Es ahora el templete de las despedidas, la escultura mediocre del ir y venir, la señal de los intentos impedidos, el defecto de la cuadra, el tope necesario para que la inercia no atropelle mas ingenuos.
Pienso en la necesidad del reinicio, de repensarlo todo, reescribir las epístolas marchitas, retomar el diálogo, pisar de nuevo lo que diluyó el instinto, remarcar el vínculo, re… ¿Retroceder?
“¡Retroceder jamás!” Como un grito revolucionario que impulsa a comenzar siempre en un nuevo ámbito. Cómo un grito que retumba en un callejón aislado porque no hay guerra sin enemigo, ni grupos de un solo individuo. Escribo y regreso a la posición de rodillas, porque cuanto mas cuestiono mas merezco ese fusilamiento.
Sigue y seguirá ondeando el torso muerto. Esa bandera que hoy se confunde con el fetiche personal, con el trofeo efímero, era la piel que constituía un alguien. Esa bandera de ideologías y sinsabores se irá pudriendo hasta llenarse de moscas y de olvido.

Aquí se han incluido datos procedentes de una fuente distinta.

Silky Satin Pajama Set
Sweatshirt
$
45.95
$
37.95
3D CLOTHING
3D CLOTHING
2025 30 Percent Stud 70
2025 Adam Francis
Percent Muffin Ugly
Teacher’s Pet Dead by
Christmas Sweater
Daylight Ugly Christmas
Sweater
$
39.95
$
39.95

Hay dos cosas en las que uno debe tener mano firme. No traicionarse a uno mismo y no arrepentirse de “matar”. Ya las historias actuales, tan ensangrentadas, no dan margen a los pasajes bíblicos, a las resurrecciones. La espiritualidad sucede de otra forma, sin horarios.

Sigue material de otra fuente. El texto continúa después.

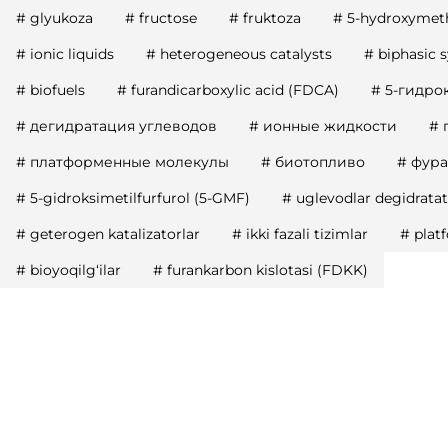
#
glyukoza
#
fructose
#
fruktoza
#
5-hydroxymeth
#
ionic liquids
#
heterogeneous catalysts
#
biphasic 
#
biofuels
#
furandicarboxylic acid (FDCA)
#
5-гидро
#
дегидратация углеводов
#
ионные жидкости
#
#
платформенные молекулы
#
биотопливо
#
фура
#
5-gidroksimetilfurfurol (5-GMF)
#
uglevodlar degidratat
#
geterogen katalizatorlar
#
ikki fazali tizimlar
#
plat
#
bioyoqilg‘ilar
#
furankarbon kislotasi (FDKK)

Regreso a las horas que precedieron la caída libre y quizá mas atrás. Días en que dejé de usar relojes porque medían en segundos la pasión y la desahuciaba; enfrascar en horarios el deseo o implantar cuentas regresivas a la palabra es claudicar de forma contemplativa. Creo en el oficio, en la realidad organizada; incluso odio la estúpida responsabilidad del insomne, pero no puedo calendarizar un sueño. Existe ese llamado personal a no olvidar desde hace 4 años. Desde entonces se que podré llegar tarde al velorio de los imprescindibles, pero nunca habré limitado mis relaciones a un semanario.
PUM! Hizo un eco que aún resuena, hincado en la frustración pensé tanto y llegó la libertad, la desacreditación antes de la locura. No hubo más necesidad de pastillas para el sueño, pastillas para no dormir, pastillas para el dolor, pastillas para ser “felíz”, pastillas para la ansiedad, pastillas para no olvidar, pastillas recetadas en horas tan precisas como preciso fue el tiro sin gracia…
La incertidumbre hizo que me hincara, el horario me hizo bandera, y el tiempo me llenará de moscas, de olvido.